PASSAGE:
^^^^^^^^^^^^^^^^

Design Thinking is nothing new. I often refer to it as Applied Common Sense (the consultant in me would love to call it ACS, but I’ll resist in the spirit of transparency). Perhaps that’s what so good about it – it has been in around for so long that by the time David Kelley brought it to the attention of the corporate world in the early 90s, it had a litany of proven success stories to support its usage.
The most important thing to understand about Design Thinking is that latter word – Thinking. Design Thinking is a mindset. It’s a way of approaching problems. Methods and processes have been created to help with the application of Design Thinking; these are extremely useful and important to learn, but of greater importance is the understanding of the key principles and the infusion of these into how you think and work. There are variations of these principles that all boil down to pretty much the same thing – at Accenture we define them as follows:
Once these principles are understood, our process should then make intuitive sense:
“Design Thinking” is easy. Good Design Thinking is hard.
That all sounds easy, right? Well this is where we discover that while the above may seem obvious, the reality is that it can be difficult to get it right. Accenture has adopted Design Thinking with admirable gusto, and has put phenomenal effort into suffusing it throughout our entire organisation through acquisitions, education, and redefining our way of working through the _FORM_ methodology. At the Dock, everything we do revolves around Design Thinking. When we work with clients, we take a collaborative approach; we trust them as experts in their business, and they trust us as experts in using Design Thinking to approach their problems and collaboratively create new ideas and solutions. And so I can say from much experience and learning that what is possibly most difficult to get right is User Research and Testing. Henry Ford has often been quoted as saying “If I’d asked them what they wanted, they would have said faster horses”. Whether or not he ever actually said this is up for debate, however the point holds true; user research takes much more than simply asking people what they want, as most of the time they don’t know! At the Dock, we are lucky that our colleagues in Fjord have a wealth of expertise in user research, and have taught us how important it is. For example, in a recent engagement with an airline who was trying to improve their disruption experience for passengers, our user researchers spent hours waiting around airports observing passengers affected by disruption, and talking to them at the point of disruption to build empathy with how they felt at that moment. We have spent days speaking with banking customers to understand the complex life events that lead to them falling behind on their loan repayments, and how this has affected them, so we could better design the arrears process. Collecting and analysing (or Describing) this information requires skill and expertise, but it should form the bedrock of the entire Design Thinking process. Likewise, it is crucial to test your ideas and early prototypes as often as possible with actual users. Too often we assume our ideas are amazing and will totally work, only to discover down the line that we forgot something that would have been obvious to an end user. Repeat after me: early testing saves time and money.

^^^^^^^^^^^^^^^^

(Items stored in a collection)
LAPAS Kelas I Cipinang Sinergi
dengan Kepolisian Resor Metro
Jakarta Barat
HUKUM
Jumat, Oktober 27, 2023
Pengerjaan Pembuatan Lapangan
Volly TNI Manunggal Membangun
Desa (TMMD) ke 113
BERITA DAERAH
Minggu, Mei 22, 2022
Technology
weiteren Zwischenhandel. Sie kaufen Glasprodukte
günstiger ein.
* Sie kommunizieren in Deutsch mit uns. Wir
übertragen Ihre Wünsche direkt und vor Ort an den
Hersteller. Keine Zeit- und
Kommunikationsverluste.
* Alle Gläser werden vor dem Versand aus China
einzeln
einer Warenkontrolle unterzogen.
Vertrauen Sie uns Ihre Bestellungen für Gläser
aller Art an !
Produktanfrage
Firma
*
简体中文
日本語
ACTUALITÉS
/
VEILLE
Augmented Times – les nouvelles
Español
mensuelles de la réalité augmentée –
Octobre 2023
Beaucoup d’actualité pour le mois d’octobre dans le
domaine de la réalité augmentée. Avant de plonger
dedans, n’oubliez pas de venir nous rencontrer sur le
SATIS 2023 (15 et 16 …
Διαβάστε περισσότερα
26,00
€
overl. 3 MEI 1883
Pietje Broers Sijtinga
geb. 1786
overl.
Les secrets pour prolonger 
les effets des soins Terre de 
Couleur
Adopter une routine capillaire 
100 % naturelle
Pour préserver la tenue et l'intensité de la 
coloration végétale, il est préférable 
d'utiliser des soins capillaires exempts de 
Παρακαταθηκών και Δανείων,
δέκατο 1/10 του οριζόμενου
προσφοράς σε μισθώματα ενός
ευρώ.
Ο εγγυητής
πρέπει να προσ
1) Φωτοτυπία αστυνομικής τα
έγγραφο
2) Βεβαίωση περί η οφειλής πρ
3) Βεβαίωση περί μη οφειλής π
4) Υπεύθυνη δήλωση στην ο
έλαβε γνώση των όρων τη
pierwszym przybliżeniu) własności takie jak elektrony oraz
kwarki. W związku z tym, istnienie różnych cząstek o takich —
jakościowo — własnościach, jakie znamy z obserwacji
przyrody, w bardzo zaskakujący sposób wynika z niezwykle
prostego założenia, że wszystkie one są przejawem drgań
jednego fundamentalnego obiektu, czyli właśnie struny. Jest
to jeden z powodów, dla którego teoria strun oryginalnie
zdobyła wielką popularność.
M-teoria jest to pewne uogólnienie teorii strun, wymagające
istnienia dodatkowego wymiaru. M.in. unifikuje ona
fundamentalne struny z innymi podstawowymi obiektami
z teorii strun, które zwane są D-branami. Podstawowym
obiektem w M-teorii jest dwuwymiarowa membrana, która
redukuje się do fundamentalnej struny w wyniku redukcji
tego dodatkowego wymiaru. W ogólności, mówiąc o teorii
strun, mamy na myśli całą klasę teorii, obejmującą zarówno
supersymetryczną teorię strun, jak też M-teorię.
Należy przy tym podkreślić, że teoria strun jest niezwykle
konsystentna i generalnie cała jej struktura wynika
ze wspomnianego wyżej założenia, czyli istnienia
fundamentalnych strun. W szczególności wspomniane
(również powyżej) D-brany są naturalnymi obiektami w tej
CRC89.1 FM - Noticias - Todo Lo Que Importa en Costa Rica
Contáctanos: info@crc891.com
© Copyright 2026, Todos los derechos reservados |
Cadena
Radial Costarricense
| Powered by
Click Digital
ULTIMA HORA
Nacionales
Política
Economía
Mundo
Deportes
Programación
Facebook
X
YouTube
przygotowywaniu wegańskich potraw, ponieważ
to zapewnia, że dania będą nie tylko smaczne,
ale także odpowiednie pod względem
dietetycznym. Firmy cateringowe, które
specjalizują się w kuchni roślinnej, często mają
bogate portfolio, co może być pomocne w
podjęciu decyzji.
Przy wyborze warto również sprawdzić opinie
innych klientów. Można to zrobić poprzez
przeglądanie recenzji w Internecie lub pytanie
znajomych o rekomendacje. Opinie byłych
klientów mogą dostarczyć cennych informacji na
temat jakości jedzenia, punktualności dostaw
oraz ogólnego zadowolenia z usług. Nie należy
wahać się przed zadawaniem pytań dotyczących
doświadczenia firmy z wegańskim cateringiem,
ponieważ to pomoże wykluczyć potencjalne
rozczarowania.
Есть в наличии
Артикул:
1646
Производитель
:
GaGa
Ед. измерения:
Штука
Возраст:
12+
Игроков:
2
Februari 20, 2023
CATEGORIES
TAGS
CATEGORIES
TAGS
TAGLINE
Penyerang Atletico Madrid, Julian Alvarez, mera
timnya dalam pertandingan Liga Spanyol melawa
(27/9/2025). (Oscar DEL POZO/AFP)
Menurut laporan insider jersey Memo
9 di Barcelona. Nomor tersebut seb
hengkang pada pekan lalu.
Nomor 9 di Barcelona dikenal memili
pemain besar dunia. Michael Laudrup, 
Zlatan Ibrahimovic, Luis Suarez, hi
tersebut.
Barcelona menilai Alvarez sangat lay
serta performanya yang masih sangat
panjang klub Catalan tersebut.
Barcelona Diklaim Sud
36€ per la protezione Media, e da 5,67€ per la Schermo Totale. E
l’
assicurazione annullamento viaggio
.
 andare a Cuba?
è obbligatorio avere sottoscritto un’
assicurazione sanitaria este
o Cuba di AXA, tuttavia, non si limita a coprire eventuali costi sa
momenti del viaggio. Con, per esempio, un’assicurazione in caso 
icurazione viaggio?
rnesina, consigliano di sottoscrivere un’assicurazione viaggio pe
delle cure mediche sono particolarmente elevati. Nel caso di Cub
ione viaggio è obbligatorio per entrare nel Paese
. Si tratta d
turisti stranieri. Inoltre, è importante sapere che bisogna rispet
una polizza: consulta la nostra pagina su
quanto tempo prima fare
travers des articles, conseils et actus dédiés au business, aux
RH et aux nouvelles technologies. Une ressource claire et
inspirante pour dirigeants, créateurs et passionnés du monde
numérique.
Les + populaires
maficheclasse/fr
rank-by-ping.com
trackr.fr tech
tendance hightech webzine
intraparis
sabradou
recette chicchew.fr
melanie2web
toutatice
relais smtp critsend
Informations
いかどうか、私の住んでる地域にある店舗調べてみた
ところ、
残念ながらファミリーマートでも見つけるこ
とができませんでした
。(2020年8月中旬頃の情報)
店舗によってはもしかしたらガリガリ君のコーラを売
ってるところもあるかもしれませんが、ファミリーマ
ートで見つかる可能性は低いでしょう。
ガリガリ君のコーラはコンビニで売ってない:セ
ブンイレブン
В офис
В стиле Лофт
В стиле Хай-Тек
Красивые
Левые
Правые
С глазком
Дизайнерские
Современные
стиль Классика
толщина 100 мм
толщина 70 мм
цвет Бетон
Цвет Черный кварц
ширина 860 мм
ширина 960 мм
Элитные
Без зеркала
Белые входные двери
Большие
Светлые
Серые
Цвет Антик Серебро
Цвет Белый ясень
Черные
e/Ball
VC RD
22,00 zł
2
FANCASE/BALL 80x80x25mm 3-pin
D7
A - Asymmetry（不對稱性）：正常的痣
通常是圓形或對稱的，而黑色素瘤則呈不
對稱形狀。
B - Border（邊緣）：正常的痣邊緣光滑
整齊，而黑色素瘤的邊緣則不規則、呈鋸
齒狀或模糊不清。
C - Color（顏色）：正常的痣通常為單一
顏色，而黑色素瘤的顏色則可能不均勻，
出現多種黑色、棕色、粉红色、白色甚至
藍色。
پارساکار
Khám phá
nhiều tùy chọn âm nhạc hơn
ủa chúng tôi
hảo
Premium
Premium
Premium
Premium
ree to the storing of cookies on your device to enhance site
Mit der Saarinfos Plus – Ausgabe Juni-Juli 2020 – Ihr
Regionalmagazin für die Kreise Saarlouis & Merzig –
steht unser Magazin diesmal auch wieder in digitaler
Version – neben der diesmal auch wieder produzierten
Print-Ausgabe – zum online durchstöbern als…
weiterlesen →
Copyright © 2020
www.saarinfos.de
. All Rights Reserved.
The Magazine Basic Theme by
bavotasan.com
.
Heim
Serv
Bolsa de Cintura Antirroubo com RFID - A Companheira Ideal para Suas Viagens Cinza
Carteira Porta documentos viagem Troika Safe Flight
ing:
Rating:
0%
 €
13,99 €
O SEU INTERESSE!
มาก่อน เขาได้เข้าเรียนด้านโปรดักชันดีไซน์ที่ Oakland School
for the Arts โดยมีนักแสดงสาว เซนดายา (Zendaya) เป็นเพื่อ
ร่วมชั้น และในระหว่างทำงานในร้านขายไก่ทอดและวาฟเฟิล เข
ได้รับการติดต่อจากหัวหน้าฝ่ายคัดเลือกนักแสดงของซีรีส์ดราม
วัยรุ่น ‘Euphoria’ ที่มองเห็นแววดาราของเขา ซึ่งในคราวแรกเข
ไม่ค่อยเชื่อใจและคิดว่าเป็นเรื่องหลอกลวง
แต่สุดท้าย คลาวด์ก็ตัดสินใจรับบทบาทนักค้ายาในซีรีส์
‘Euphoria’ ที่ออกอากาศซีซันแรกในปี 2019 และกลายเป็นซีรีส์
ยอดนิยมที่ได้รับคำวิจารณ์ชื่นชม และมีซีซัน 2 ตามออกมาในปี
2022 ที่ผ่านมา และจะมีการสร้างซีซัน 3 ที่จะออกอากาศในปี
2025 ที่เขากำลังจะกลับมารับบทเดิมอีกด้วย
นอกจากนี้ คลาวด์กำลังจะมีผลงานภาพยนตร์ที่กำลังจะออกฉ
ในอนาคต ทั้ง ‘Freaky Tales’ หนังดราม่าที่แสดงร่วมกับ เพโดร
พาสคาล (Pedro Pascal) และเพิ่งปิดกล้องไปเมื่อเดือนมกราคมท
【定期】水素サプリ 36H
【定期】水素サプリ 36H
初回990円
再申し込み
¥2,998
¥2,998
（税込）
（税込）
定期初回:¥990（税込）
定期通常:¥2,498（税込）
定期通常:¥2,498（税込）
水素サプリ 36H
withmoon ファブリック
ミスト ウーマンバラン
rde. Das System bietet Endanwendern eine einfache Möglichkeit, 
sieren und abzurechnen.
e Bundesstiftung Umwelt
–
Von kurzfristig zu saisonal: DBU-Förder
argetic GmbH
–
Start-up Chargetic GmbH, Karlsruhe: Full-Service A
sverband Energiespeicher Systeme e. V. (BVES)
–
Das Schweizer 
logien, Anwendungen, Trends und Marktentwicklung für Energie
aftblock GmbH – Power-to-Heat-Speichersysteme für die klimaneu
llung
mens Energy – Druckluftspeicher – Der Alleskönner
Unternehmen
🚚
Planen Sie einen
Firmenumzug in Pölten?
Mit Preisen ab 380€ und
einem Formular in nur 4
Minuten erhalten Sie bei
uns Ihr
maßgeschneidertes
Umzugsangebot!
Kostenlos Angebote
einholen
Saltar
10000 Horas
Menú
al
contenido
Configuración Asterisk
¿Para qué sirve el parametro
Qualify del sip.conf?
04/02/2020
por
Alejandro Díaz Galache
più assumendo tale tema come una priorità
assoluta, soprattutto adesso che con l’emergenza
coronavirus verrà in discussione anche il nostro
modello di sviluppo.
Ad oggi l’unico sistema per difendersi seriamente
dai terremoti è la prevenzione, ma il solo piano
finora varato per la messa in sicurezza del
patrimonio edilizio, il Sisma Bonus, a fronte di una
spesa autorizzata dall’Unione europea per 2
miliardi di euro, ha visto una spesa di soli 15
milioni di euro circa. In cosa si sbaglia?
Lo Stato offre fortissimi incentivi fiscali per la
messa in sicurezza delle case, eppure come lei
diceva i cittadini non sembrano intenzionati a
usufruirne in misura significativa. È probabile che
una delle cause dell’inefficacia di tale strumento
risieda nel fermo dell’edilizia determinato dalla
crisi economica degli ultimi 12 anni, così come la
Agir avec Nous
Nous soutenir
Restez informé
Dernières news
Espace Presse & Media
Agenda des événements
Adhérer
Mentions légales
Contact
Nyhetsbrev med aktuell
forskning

^^^^^^^^^^^^^^^^

TASK 1: Reproduce the passage on Design Thinking word for word, from "The most important" to "Thinking is hard.".
TASK 2: List the means the passage on Design Thinking names through which Accenture has worked to spread Design Thinking throughout its organization.
These entries have nothing to do with the passage on Design Thinking.

OUTPUT 1:
The most important thing to understand about Design Thinking is that latter word – Thinking. Design Thinking is a mindset. It’s a way of approaching problems. Methods and processes have been created to help with the application of Design Thinking; these are extremely useful and important to learn, but of greater importance is the understanding of the key principles and the infusion of these into how you think and work. There are variations of these principles that all boil down to pretty much the same thing – at Accenture we define them as follows:
Once these principles are understood, our process should then make intuitive sense:
“Design Thinking” is easy. Good Design Thinking is hard.

OUTPUT 2:
- Acquisitions
- Education
- Redefining its way of working through the _FORM_ methodology